Tufts was ranked 28th in U.S. News & World Report's annual "America's Best Colleges" edition, which hit newsstands Friday. The University tied with the University of North Carolina for the second year in a row.

Princeton University topped the list for the third year in a row, while Harvard and Yale tied for second place.

Tufts was also recognized as among the universities with the "Most Diversity," "Best Value," "Most Selective," "Highest Graduation Rates," "Least Amount of Debt," and "Best Undergraduate Engineering Program."

Two Tufts students were also mentioned in the magazine, as Kaity Colon and Kate Elder were quoted in a feature article about how to survive one's freshman year of college. Colon told U.S. News & World Report that "there will be classes where you'll work your behind off and you will get a C." Colon said that because college is an intellectual jump from high school, she had to change her study habits to return to getting A's and B's.

Elder recommended that students join an extracurricular activity to meet more people and to ease the transition from high school to college. Elder became active in the Leonard Carmichael Society and said it "was an instant group of friends."

Amid the usual controversy over the validity of the rankings, many prospective Tufts students say the rankings will have little to no effect on their college decision. "I've looked at [the rankings], but in the top 50 it doesn't really matter," high school senior Lauren Janowitz said during a visit to the University on Saturday. While the rankings are "a place to start from," she does not think they necessarily reflect the quality of each school.

"They're all really good schools," Janowitz said.

The public's perception of Tufts is more important than its ranking, high school senior Matthew Bellof said. "Tufts has a really good reputation," he said.

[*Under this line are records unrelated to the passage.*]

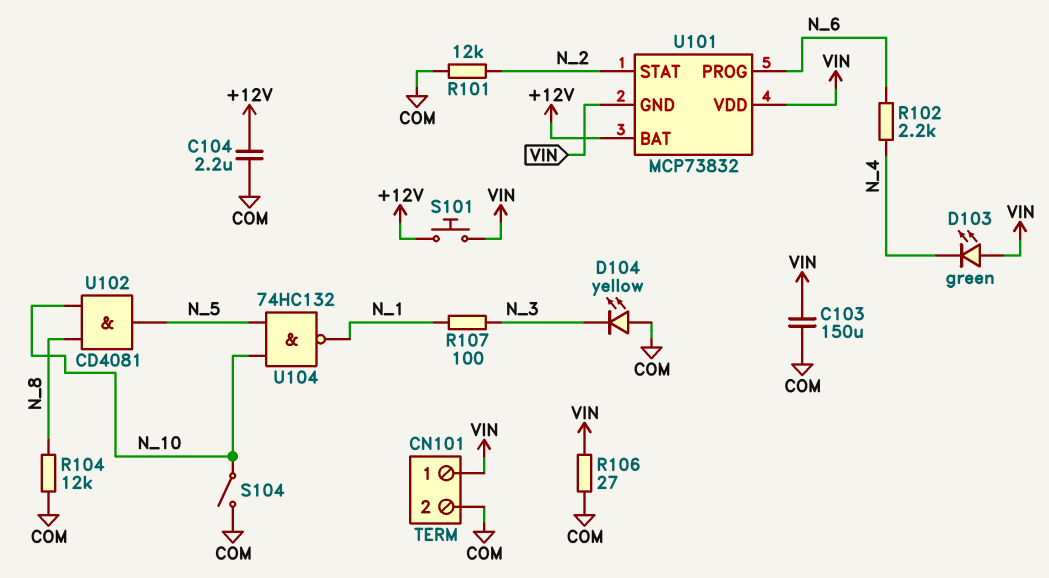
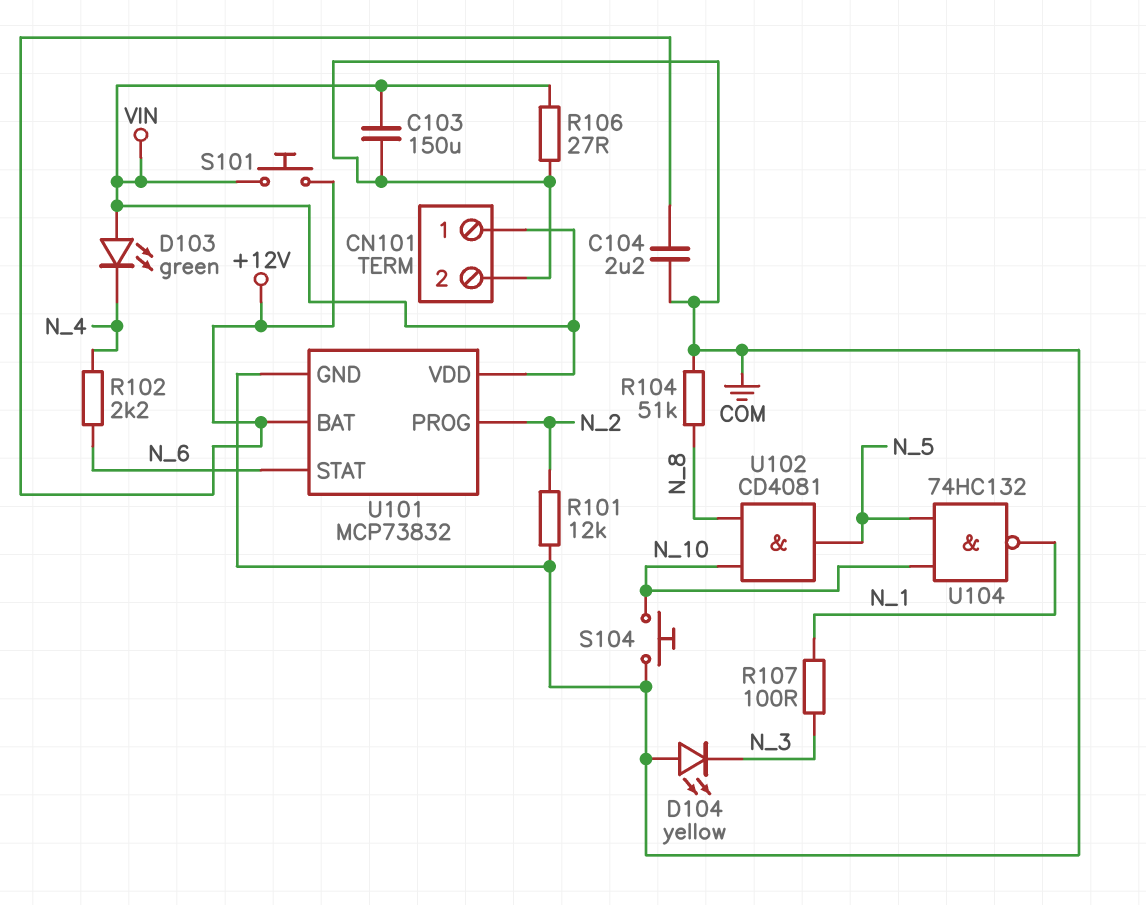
R104: 12k (COM, N_8) -> 51k (COM, N_8)
S104: switch (COM, N_10) -> button (COM, N_10)
U101 pin GND: VIN -> COM
U101 pin PROG: N_6 -> N_2
U101 pin STAT: N_2 -> N_6

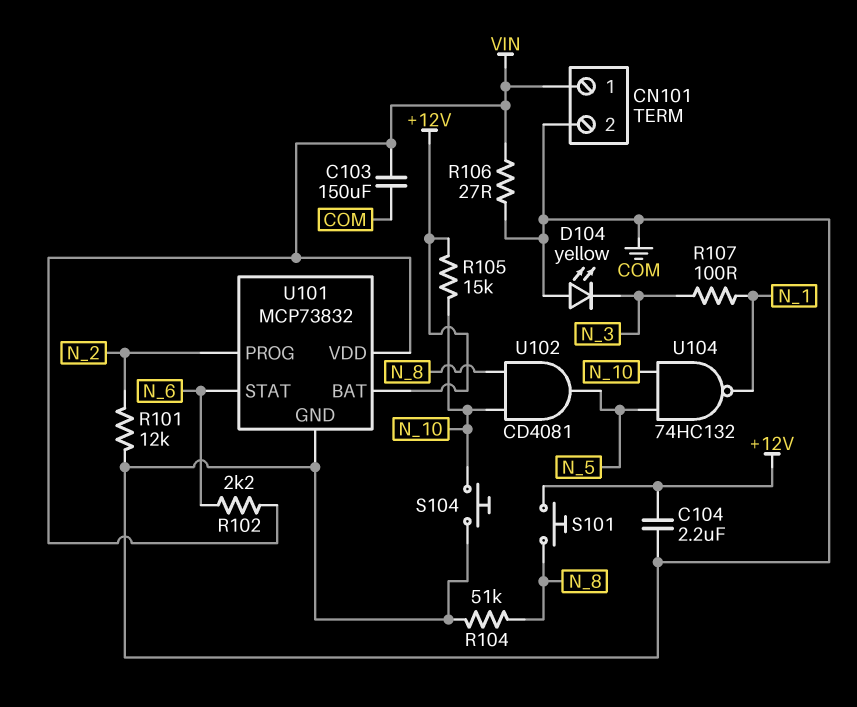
D103: LED green (A VIN, K N_4) -> none
R102: 2.2k (N_4, N_6) -> 2.2k (N_6, VIN)
R105: none -> 15k (+12V, N_10)
S101: button (+12V, VIN) -> button (+12V, N_8)

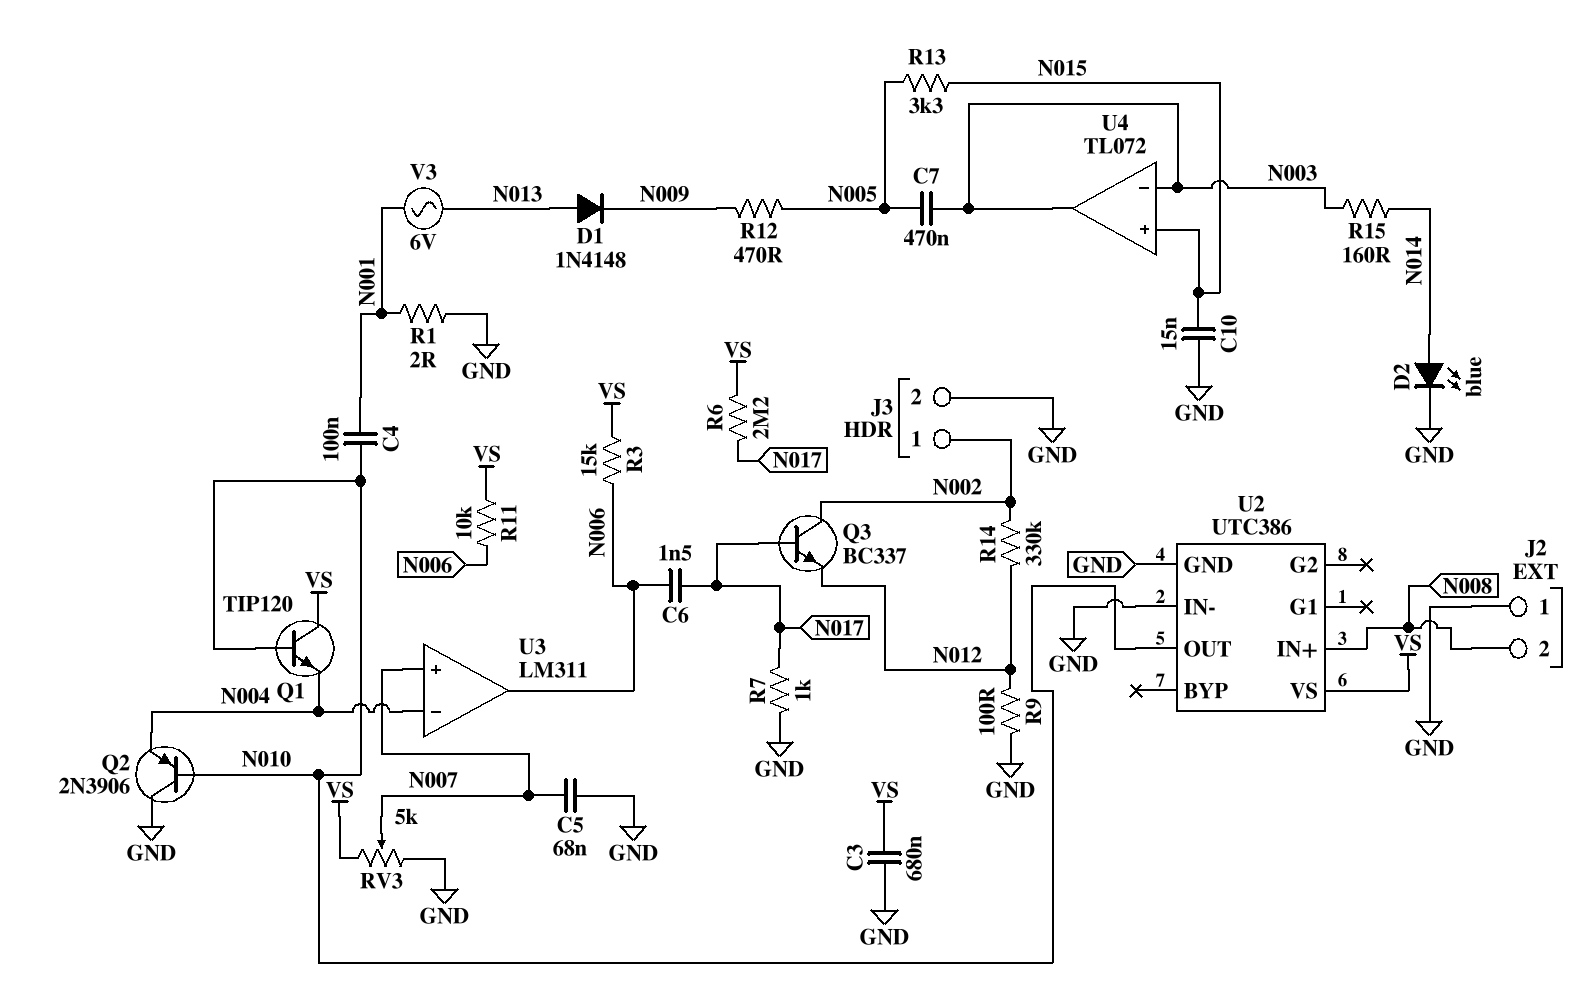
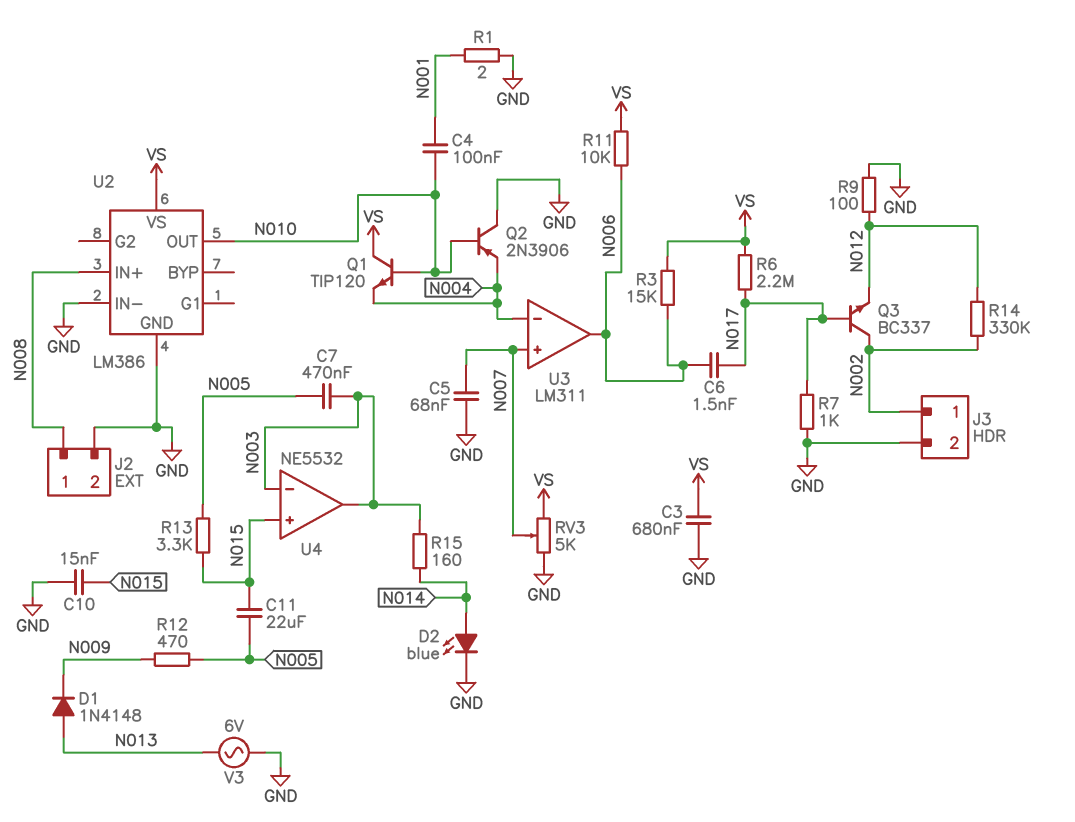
C11: none -> 22uF (N005, N015)
J2 pin 1: GND -> N008
J2 pin 2: N008 -> GND
U2: UTC386 -> LM386
U4: TL072 -> NE5532
V3: AC 6V (N001, N013) -> AC 6V (GND, N013)

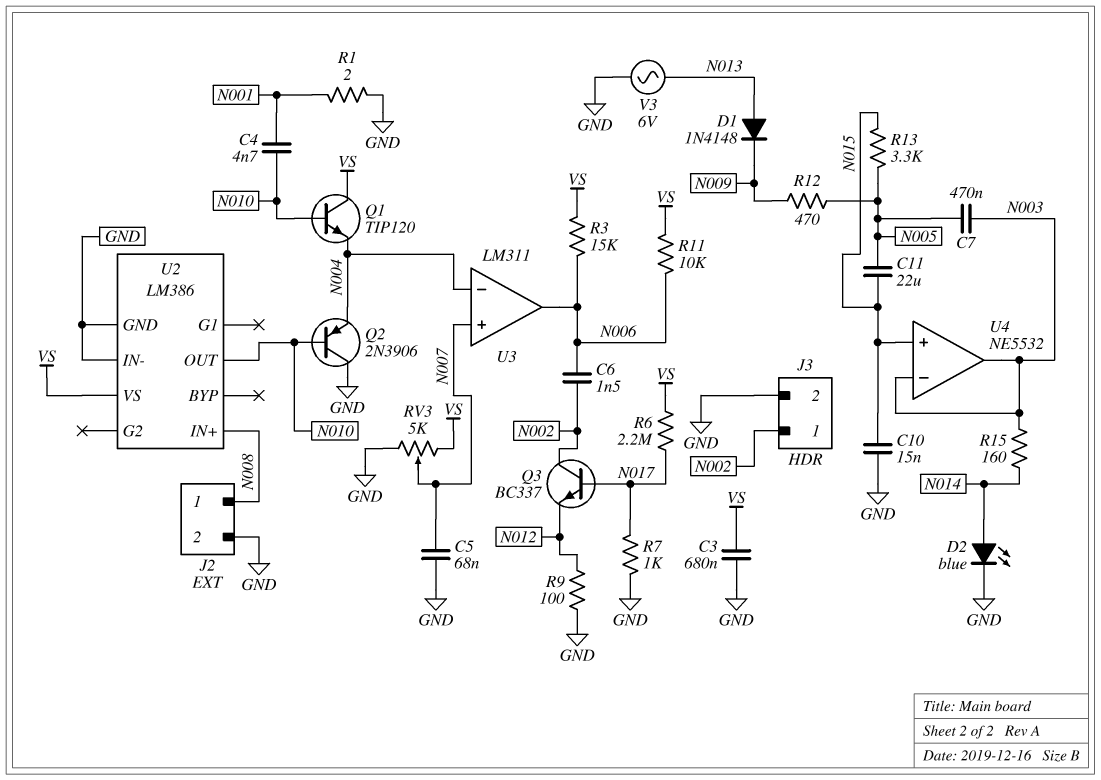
C4: 100nF (N001, N010) -> 4.7nF (N001, N010)
C6: 1.5nF (N006, N017) -> 1.5nF (N002, N006)
R14: 330k (N002, N012) -> none

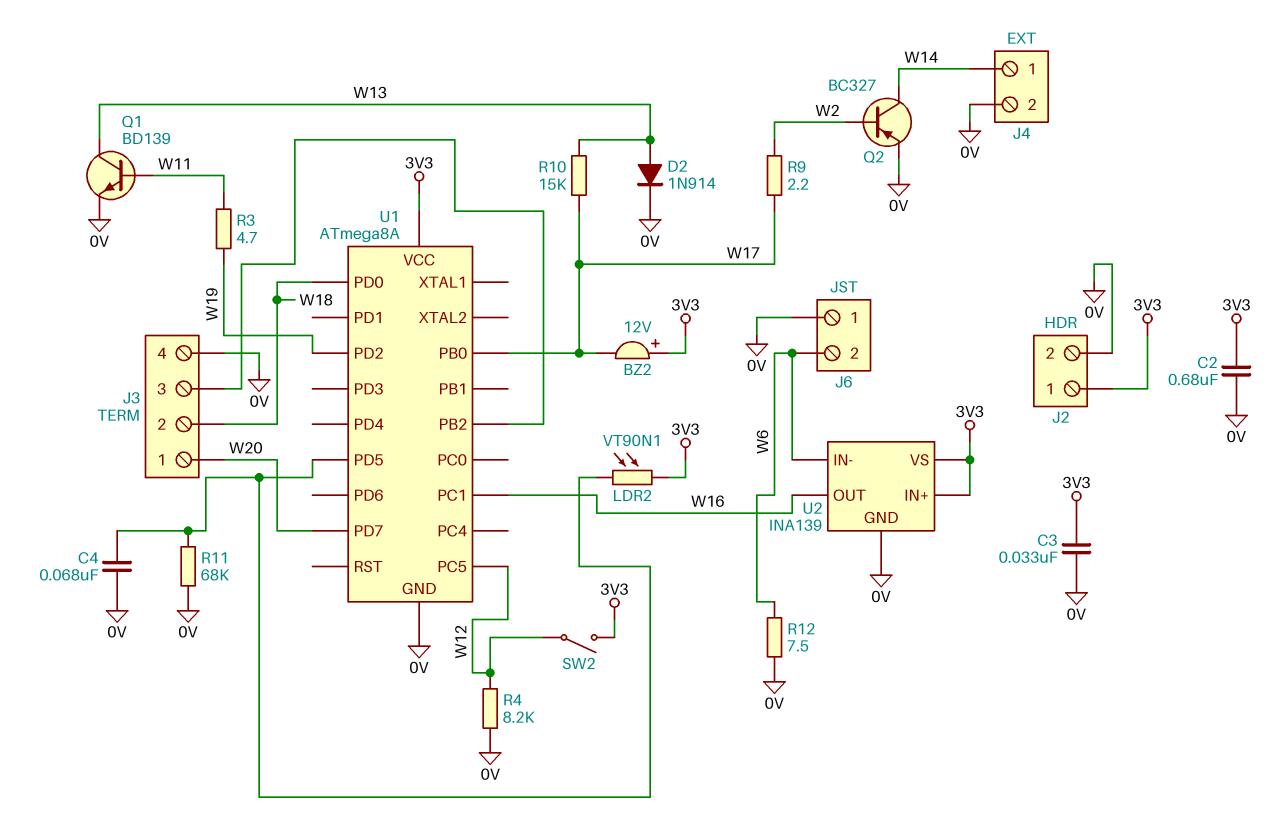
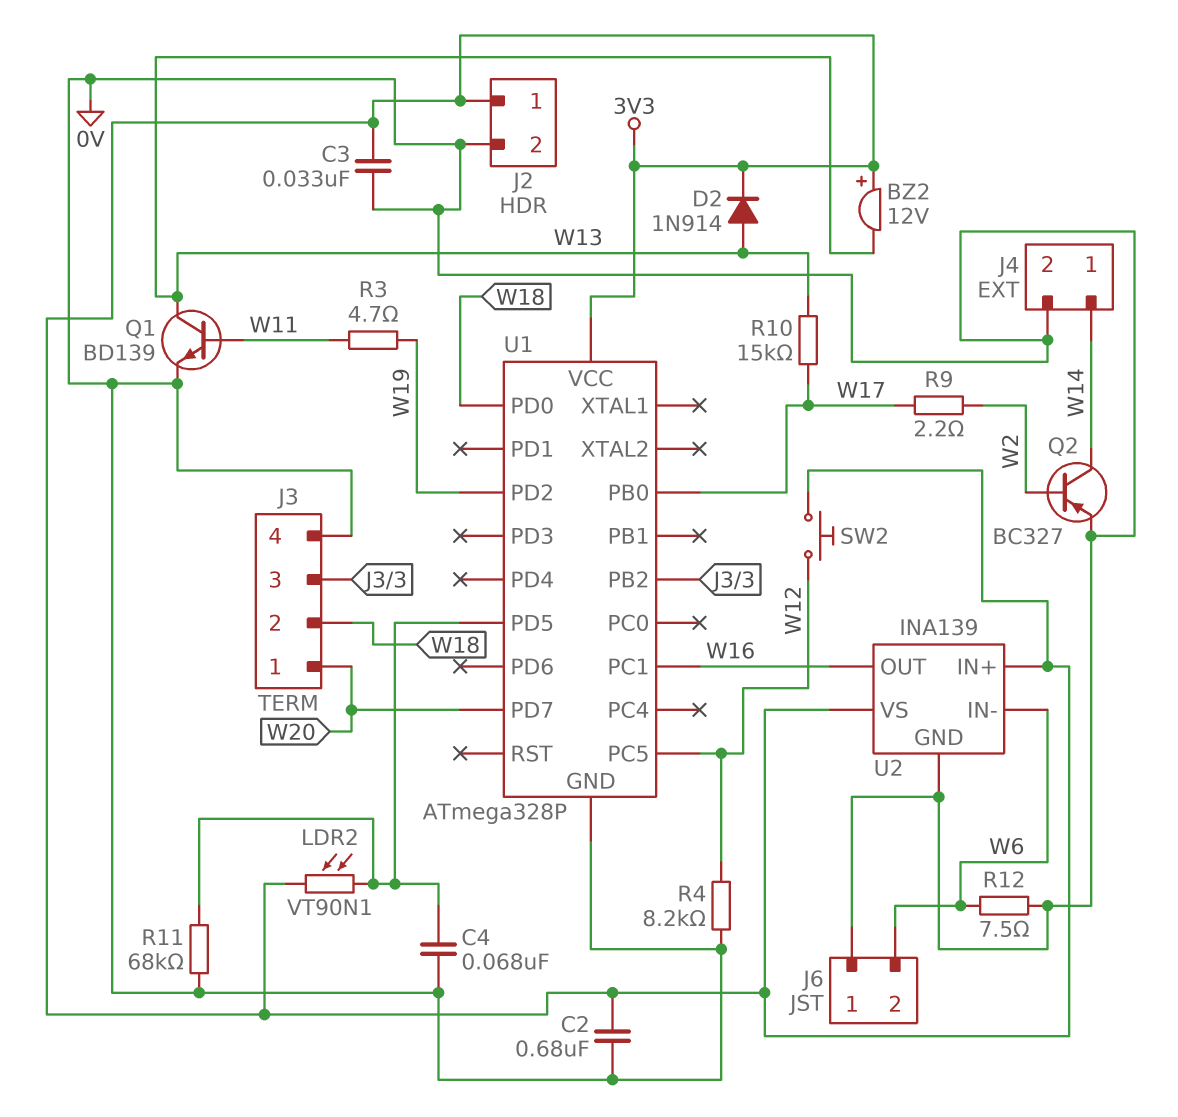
BZ2: buzzer 12V (plus 3V3, minus W17) -> buzzer 12V (plus 3V3, minus W13)
D2: diode 1N914 (A W13, K 0V) -> diode 1N914 (A W13, K 3V3)
SW2: switch (3V3, W12) -> button (3V3, W12)
U1: ATmega8A -> ATmega328P

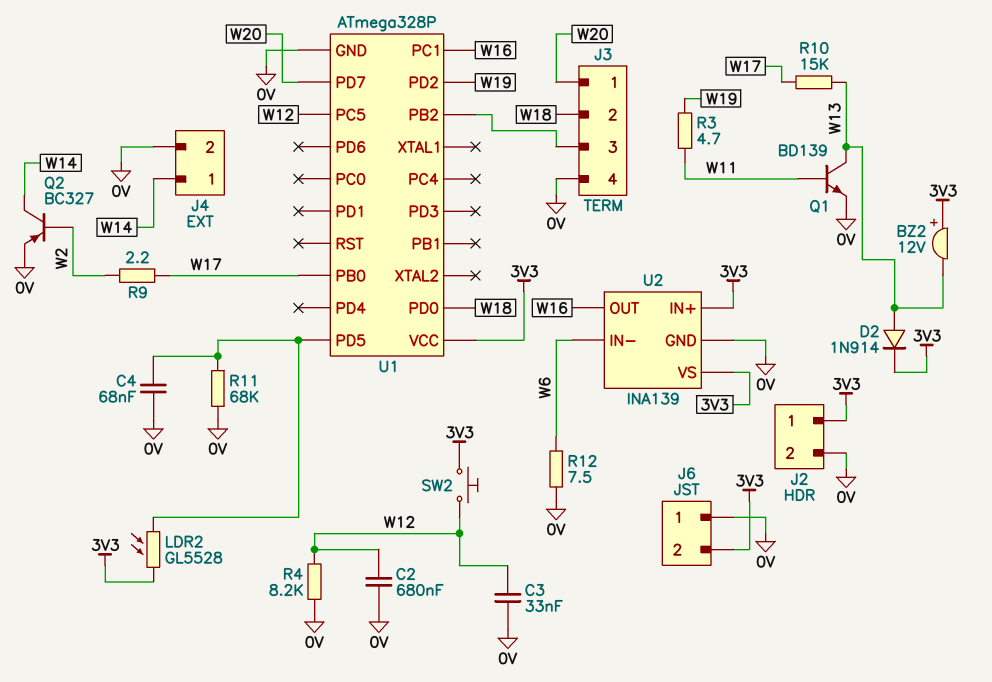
C2: 680nF (0V, 3V3) -> 680nF (0V, W12)
C3: 33nF (0V, 3V3) -> 33nF (0V, W12)
J6 pin 2: W6 -> 3V3
LDR2: VT90N1 (3V3, U1/PD5) -> GL5528 (3V3, U1/PD5)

But others, like prospective student Alexandra Hartz say rankings do affect college decisions. The rankings "affect where I could get into and where I look," Hartz said. "My parents base which school is better on how they're ranked."

A recent poll of over 500 high school seniors published by independent polling organization Arts & Science Group, which focuses on higher education issues, found that many high school students have heard of or read the rankings. But the poll also showed that while some use them as a tool in their college searches, others consider them inconsequential.

Of the students polled, 21 percent said the rankings were "extremely valuable," while 18 percent said they were "not valuable at all."

Prospective college students most often turn to current college students, admissions representatives, parents, and college catalogs in gathering information about different institutions. Students found news magazine rankings to be "unreliable," and used them "largely to validate and inform pre-existing college interests and evaluations," the polling group reported.

U.S. News & World Report uses basic statistics _ acceptance rates, freshmen retention rates, graduation rates, endowment _ and "peer assessment" to formulate its rankings. The peer assessment portion for a given school is based on opinions gathered from top-level university administrators of other institutions. A quarter of a school's ranking is based on these assessments, which are designed to evaluate the "intangibles" of each school. Tufts' peer assessment score was 3.6 out of a possible 5.0.

About 65 percent of the peer assessment surveys sent out were completed and returned.

Tufts and 248 other universities were ranked in the category of national-doctoral universities. Liberal arts colleges, regional master's degree universities, and regional bachelor's degree universities were ranked in separate categories.